United States District Court, D. Massachusetts

May 10, 2017

COMMERCE BANK & TRUST COMPANY, Plaintiff,
v.
PROPERTY ADMINISTRATORS, INC., E & P PROPERTY HOLDINGS, LLC, PAULA D. DAVENPORT, EDWARD I. REGENSBURG, and ALERT CONSTRUCTION & ENERGY SOLUTIONS, INC., Defendants.

          ORDER ON PLAINTIFF'S MOTION FOR TEMPORARY RESTRAINING ORDER

          Timothy S. Hillman United States District Judge.

         Background

         Commerce Bank & Trust Company ("Commerce Bank" or "Plaintiff) filed a Complaint (Docket No. 1) against Defendant Property Administrators, Inc. ("Property Administrators") for breach of a promissory note and against Defendants E & P Property Holdings, LLC ("E&P"), Paula D. Davenport ("Ms. Davenport"), and Edward I. Regensburg ("Mr. Regensburg" and collectively, the "Obligors") for breach of guarantees, resulting from the failure of Property Administrators to pay Commerce Bank monies due under a promissory note. Commerce Bank seeks a temporary restraining ("TRO") order enjoining the Obligors and their agents from interfering with Commerce Bank's rights to certain collateral pledged to Commerce Bank as security pursuant to an aircraft security agreement ("Security Agreement"). The collateral under the Security Agreement includes a 2007 Cirrus SR22 aircraft, FAA Registration No. N926PD, Serial No. 2891, including but not limited to all avionics, log books and the like (the "Collateral" or the "Plane"). Commerce Bank also seeks the same relief against Alert Construction & Energy Solutions, Inc. ("Alert Construction"), who is the current owner of record of the Plane. Upon expiration of the TRO, Commerce Bank seeks a preliminary injunction.

         Facts

         On December 26, 2007, Property Administrators executed a demand promissory note (the "Note") in favor of Commerce Bank in the amount of $487, 782.00. The Note is payable in 240 equal monthly installments, with a final payment due on or before December 26, 2027. As security for the Note, Property Administrators granted Commerce Bank a security interest in the Plane. Commerce Bank perfected its security interest in the Collateral by filing a UCC-1 financing statement with the North Carolina Secretary of State and the Federal Aviation Administration. E&P, Ms. Davenport and Mr. Regensburg executed guarantees of Property Administrators' obligation to Commerce Bank. Property Administrators is in default of its obligations under the Note, having failed to make required payments since December 26, 2016. The approximate outstanding balance owed on the Note as of May 10, 2017 is $356, 476.80, plus interest, late fees, costs of collection and attorneys' fees, which will continue to accrue. The Security Agreement, attached to Plaintiffs complaint as Exhibit C, grants Commerce Bank the right to take possession of and sell the Collateral should an "Event of Default" occur. Failure to make payment when due under the Note is an "Event of Default." Mr. Regensburg recently brought the Plane to an avionics shop in Statesville, North Carolina, where he directed that certain avionics be removed. The parts were removed from the Plane for the purpose of outfitting other aircraft that Mr. Regensburg has in interest in or intends to obtain an interest in. Additionally, without notice to Commerce Bank, Property Administrators transferred the Plane to Alert Construction. Such transfer of the Collateral is a breach of the Security Agreement.

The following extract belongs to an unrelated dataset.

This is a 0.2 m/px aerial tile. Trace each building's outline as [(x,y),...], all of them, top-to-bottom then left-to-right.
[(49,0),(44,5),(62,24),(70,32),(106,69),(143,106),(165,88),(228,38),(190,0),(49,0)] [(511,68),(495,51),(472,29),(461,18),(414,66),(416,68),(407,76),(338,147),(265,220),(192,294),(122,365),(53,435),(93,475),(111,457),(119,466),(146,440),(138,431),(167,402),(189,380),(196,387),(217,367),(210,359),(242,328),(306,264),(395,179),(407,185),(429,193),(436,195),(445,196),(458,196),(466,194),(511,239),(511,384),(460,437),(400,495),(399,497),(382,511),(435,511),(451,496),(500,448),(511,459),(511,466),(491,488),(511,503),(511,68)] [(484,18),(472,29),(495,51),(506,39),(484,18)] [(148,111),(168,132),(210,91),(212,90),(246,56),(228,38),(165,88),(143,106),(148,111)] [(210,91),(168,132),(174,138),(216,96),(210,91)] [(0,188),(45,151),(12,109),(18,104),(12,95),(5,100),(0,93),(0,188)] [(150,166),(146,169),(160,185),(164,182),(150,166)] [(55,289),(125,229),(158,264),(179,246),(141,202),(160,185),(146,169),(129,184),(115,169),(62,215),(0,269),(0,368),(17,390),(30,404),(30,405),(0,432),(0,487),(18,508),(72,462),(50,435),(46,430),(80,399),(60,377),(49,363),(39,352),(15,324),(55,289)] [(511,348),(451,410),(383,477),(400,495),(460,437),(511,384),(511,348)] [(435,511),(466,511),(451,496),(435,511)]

         Pursuant to this Court's rules, a temporary restraining order may issue without notice only if specific facts in a verified complaint or in an affidavit filed with the court show that immediate and irreparable injury, loss or damage will result to movant before the adverse party can be heard in opposition and the movant's attorney certifies in writing any efforts made to give notice and reasons why it should not be required. Fed.R.Civ.P. 65(b). Citing the immediate threat of harm to the Collateral, Commerce Bank's counsel certified that it did not provide advance notice of its Motion to the Defendants.

         Discussion

         In evaluating a motion for a temporary restraining order, the Court considers the same four factors that apply to a motion for preliminary injunction: the likelihood the movant will succeed on the merits, whether the movant is likely to suffer irreparable harm in the absence of preliminary relief, the balance of equities, and whether an injunction is in the public interest. Voice Of The Arab World, Inc. v. MDTV Medical News Now, Inc., 645 F.3d 26, 32 (1st Cir. 2011). While all four factors must be weighed, the moving party's likelihood of success on the merits is "the touchstone of the preliminary injunction inquiry." Philip Morris, Inc. v. Harshbarger, 159 F.3d 670, 674 (1st Cir. 1998). "[I]f the moving party cannot demonstrate that he is likely to succeed in his quest, the remaining factors become matters of idle curiosity." Maine Educ. Ass'n, 695 F.3d at 152 (quoting New Comm Wireless Servs., Inc. v. SprintCom, Inc., 287 F.3d 1, 9 (1st Cir. 2002)) (emphasis added). The moving party bears the burden of proof for each of the factors. Nieves-Marquez v. Puerto Rico, 353 F.3d 108, 120 (1st Cir. 2003).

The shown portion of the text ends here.